Civil rights attorney Margaret Ratner Kunstler has spent her career providing movement support and protecting the rights of activists. She is a powerful speaker on human rights issues, a consultant to Wikileaks journalists and other activists, and an author of numerous legal books and essays. Together with Tariq Ali, Kunstler edited the anthology In Defense of Julian Assange (OR Books, 2019). Kunstler’s Hell No: Your Right To Dissent In Twenty-First Century America co-authored with the late Michael Ratner of the Center for Constitutional Rights, is the leading handbook for activists today.

In addition to her legal work and writing, Kunstler is Director of the Institute for Media Analysis (IMA), a New York based non-profit organization whose mission is to conduct and support research and dissemination of information on government activities, the media and the populace and the interrelationship between them, with a particular focus on activities that relate to national security. Kunstler works closely with Deborah Hrbek on numerous matters, including speaking engagements in support of Julian Assange, advice to small businesses and activists regarding the cannabis laws and regulations in New York, and anti-money laundering (AML) compliance services for galleries, collectors and dealers in fine art.
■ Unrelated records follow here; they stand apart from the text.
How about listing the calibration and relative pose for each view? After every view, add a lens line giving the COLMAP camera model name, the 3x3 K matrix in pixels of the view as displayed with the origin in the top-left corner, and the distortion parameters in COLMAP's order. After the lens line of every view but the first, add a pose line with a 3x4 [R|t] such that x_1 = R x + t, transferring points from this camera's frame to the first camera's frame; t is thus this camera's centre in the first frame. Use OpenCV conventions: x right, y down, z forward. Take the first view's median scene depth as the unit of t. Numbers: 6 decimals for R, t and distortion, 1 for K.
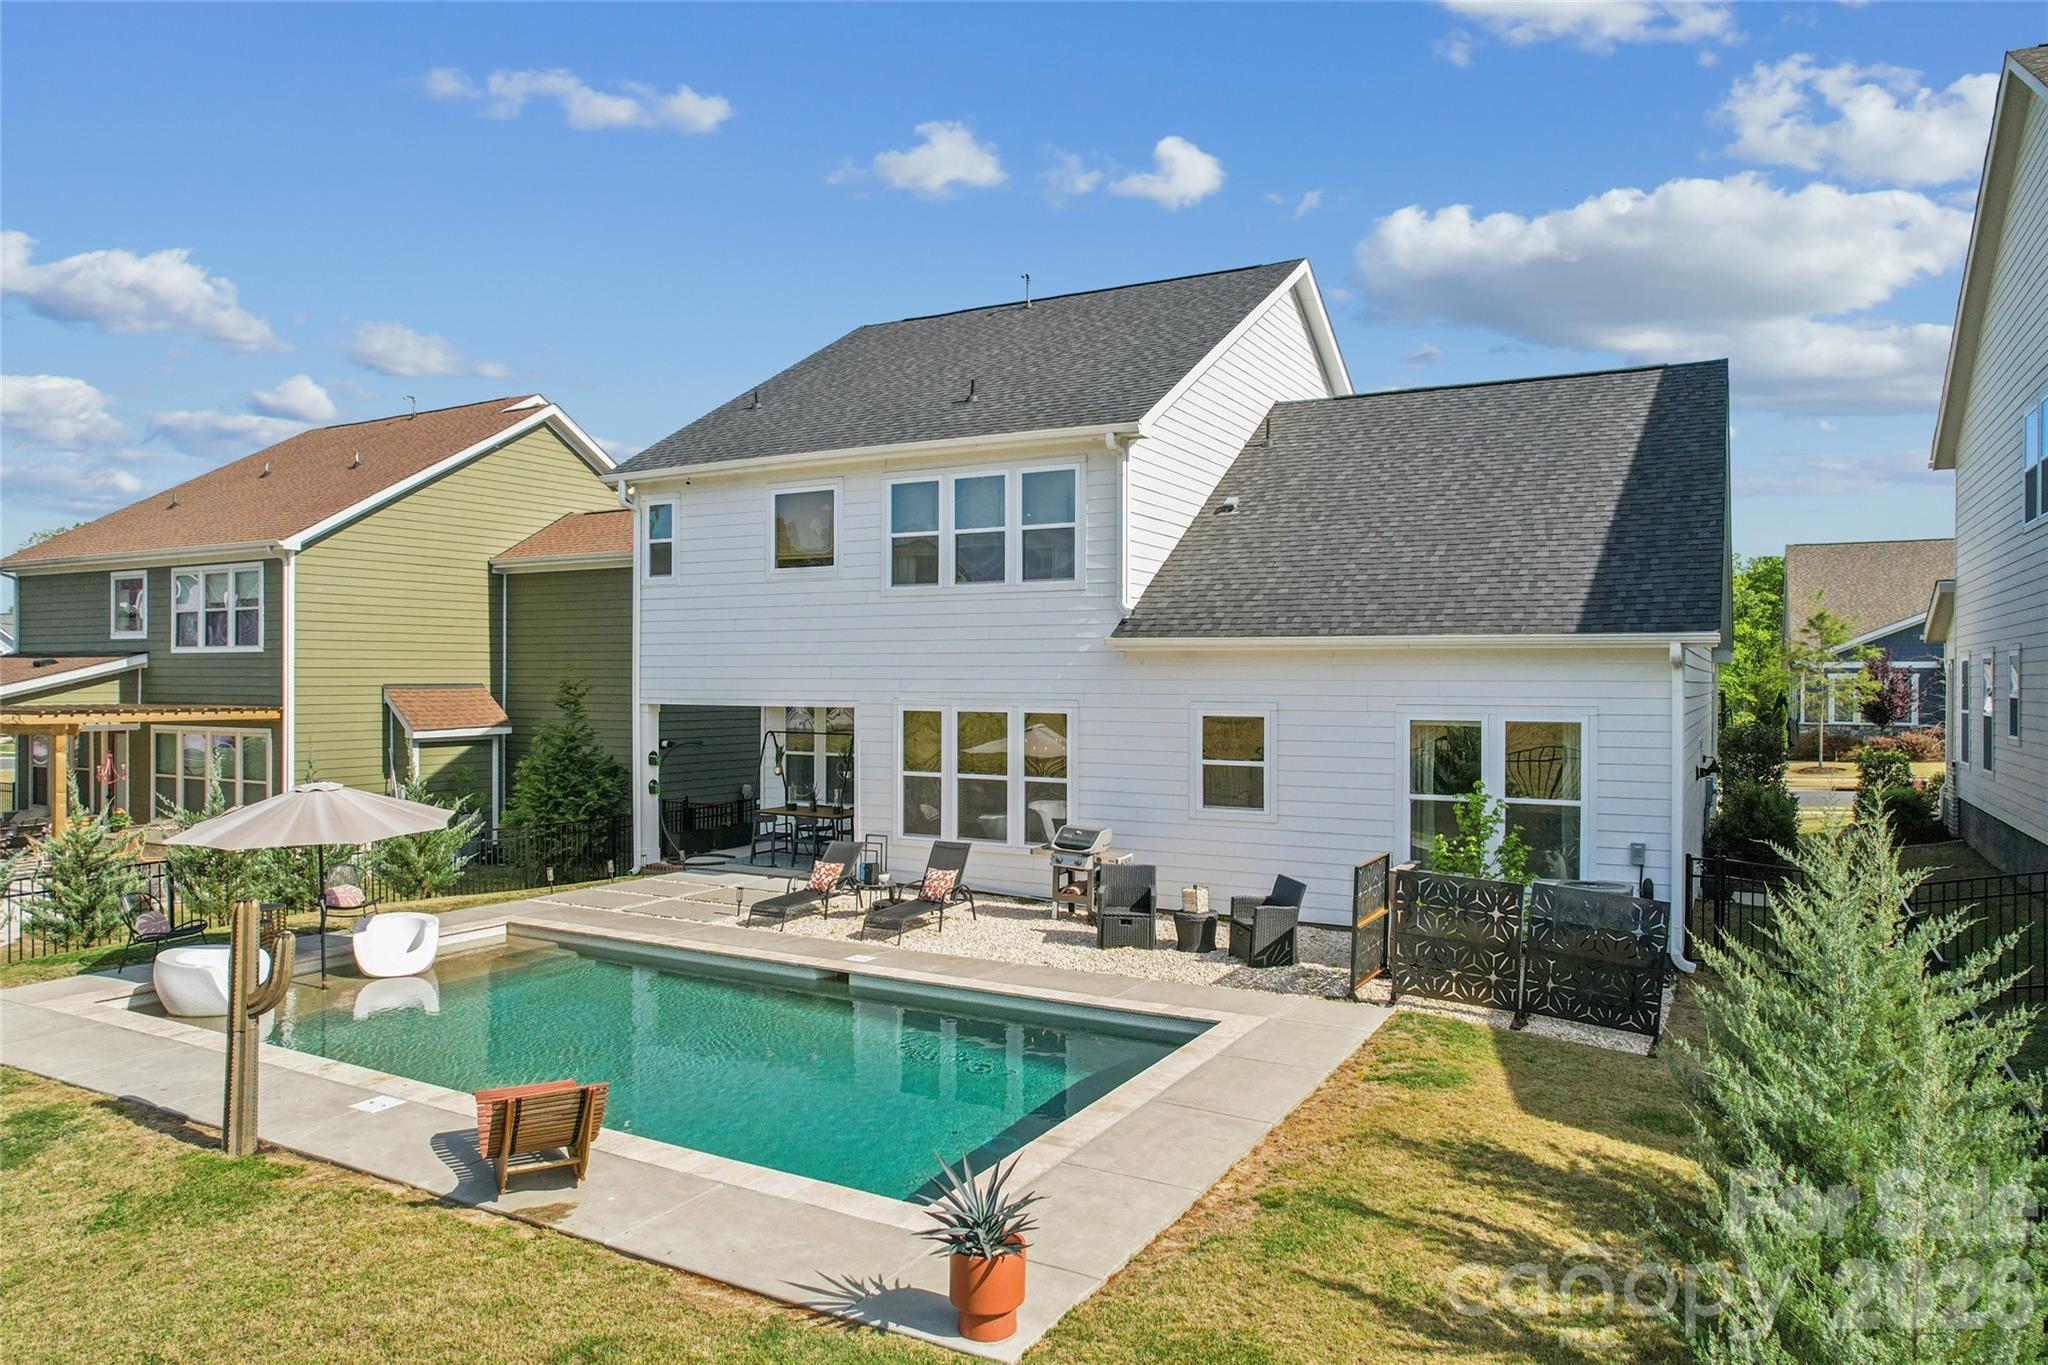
lens RADIAL K [[1307.0, 0, 1042.5], [0, 1307.0, 679.8], [0, 0, 1]] dist [-0.066721, 0.056152]
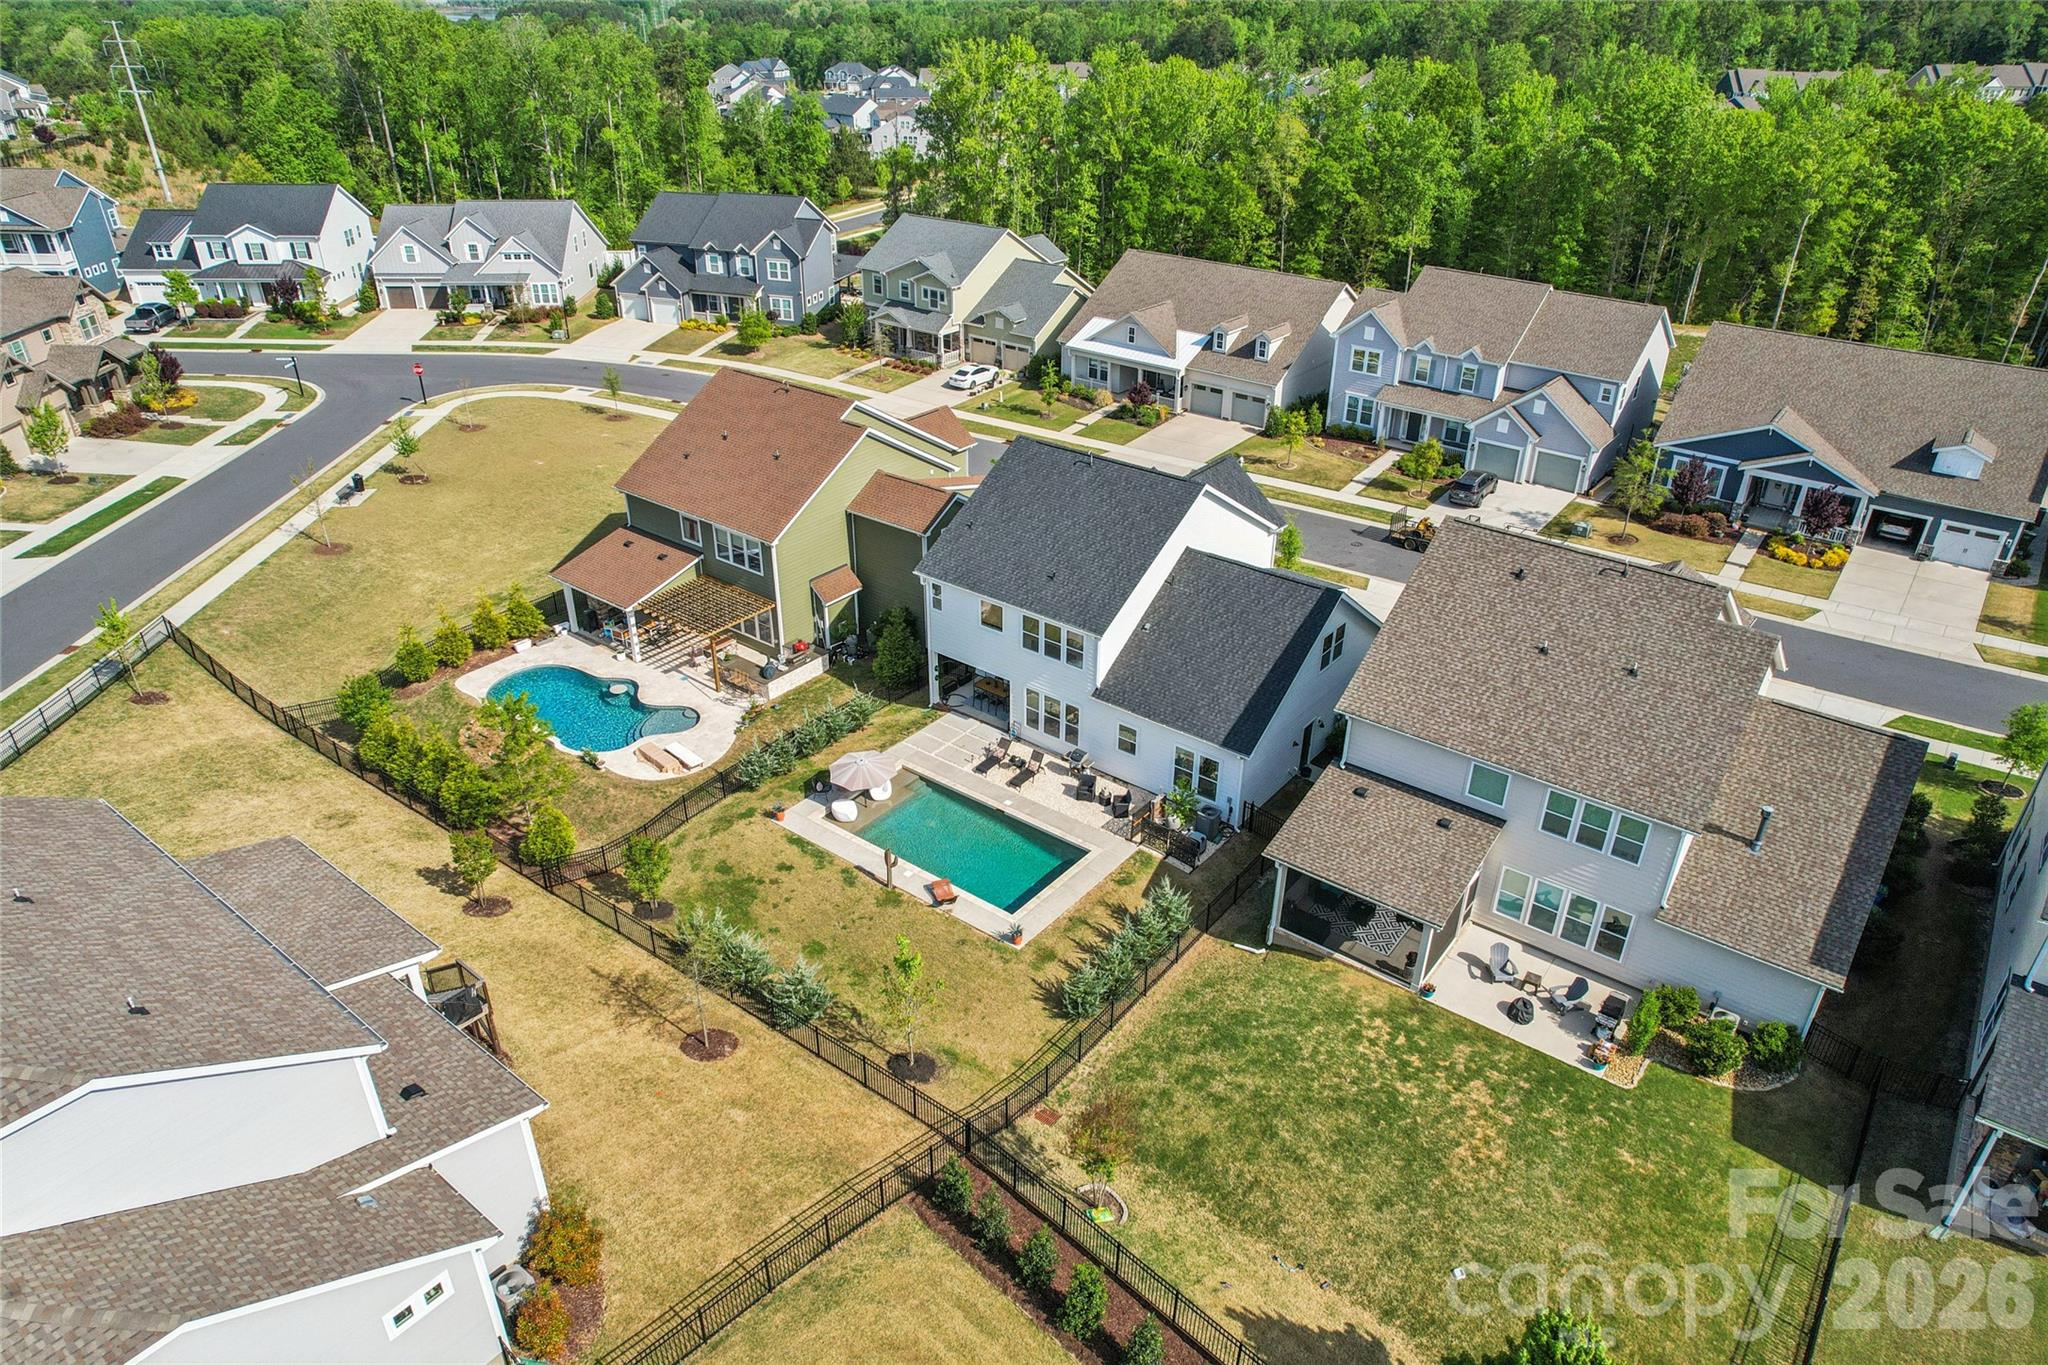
lens RADIAL K [[1307.0, 0, 1042.5], [0, 1307.0, 679.8], [0, 0, 1]] dist [-0.066721, 0.056152]
pose [[0.989026, 0.083802, -0.121672, 0.283195], [-0.015281, 0.877166, 0.479945, -1.409246], [0.146947, -0.472819, 0.868820, -1.514447]]
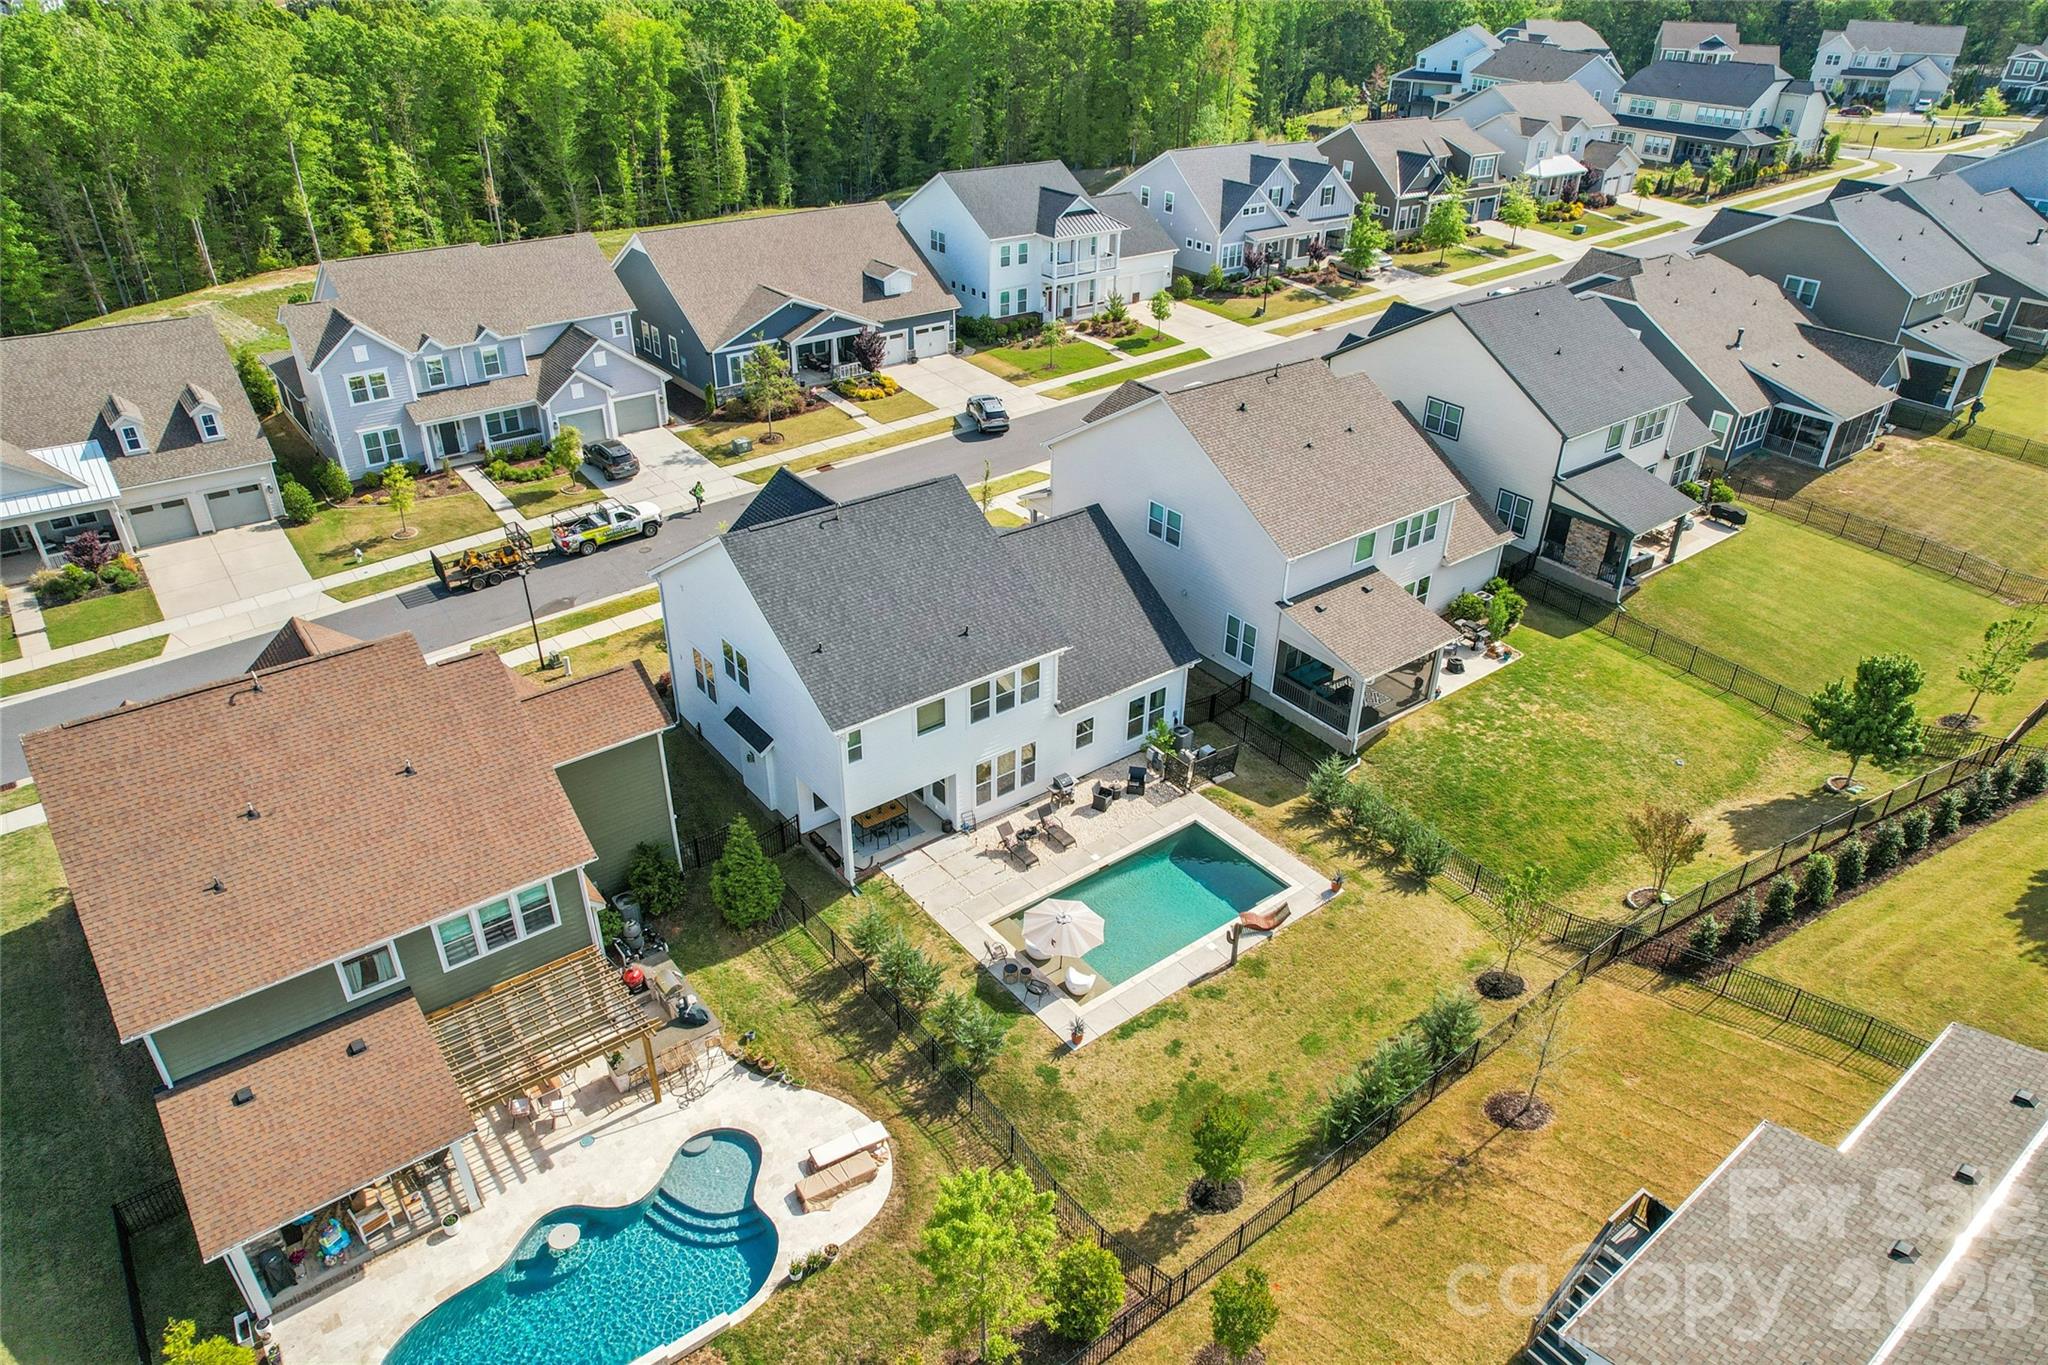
lens RADIAL K [[1307.0, 0, 1042.5], [0, 1307.0, 679.8], [0, 0, 1]] dist [-0.066721, 0.056152]
pose [[0.392062, -0.463300, 0.794758, -1.995354], [-0.018326, 0.859820, 0.510268, -1.412421], [-0.919756, -0.214621, 0.328612, 0.123934]]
Kunstler represents Sarah Harrison, and has advised Anonymous and WikiLeaks in connection with grand jury subpoenas, encounters with the FBI, and overcoming fundraising hurdles in the face of corporate obstruction and governmental suppression. She was also the attorney for Jeremy Hammond. An advocate for street protesters and other activists utilizing more modern tools for getting their voices heard, Kunstler fights to protect constitutional rights of demonstrators online and on the street.Together with her late husband, William M. Kunstler, subject of the Oscar short-listed documentary, Disturbing the Universe, Margaret Kunstler worked on high profile matters that included the Virgin Island 5, Attica, and Wounded Knee. Kunstler is the founder of the William Moses Kunstler Fund for Racial Justice, established to work to combat racism in the criminal justice system, which spearheaded the successful fight for the reform of New York State’s Rockefeller Drug Laws and helped hundreds of nonviolent first-time drug offenders get out of prison. 

Kunstler was a founding member of the National Lawyers Guild NYC Mass Defense Committee, formed to coordinate representation for those arrested during the 1968 Columbia University Protests. To this day, the NLG-NYC Mass Defense Committee provides legal observers at demonstrations and pro bono criminal defense representation for arrestees at protests. After working as public defender at the Legal Aid Society in New York City, Kunstler went on to represent grand jury resisters nationwide and became recognized as a leading expert on grand jury law. She was director of the Grand Jury Project Kunstler and edited Representing Witnesses Before Federal Grand Juries, the authoritative practice manual in the field. Kunstler worked at the Center for Constitutional Rights (CCR) as an attorney and educational director. At CCR, she originated the Movement Support Network, work for which she was named ABC Person of the Week, and authored the now famous pamphlet, If An Agent Knocks.

Indian Voices is honored to have the support of Margaret Kunstler and join her in her efforts to establish a Peoples Media.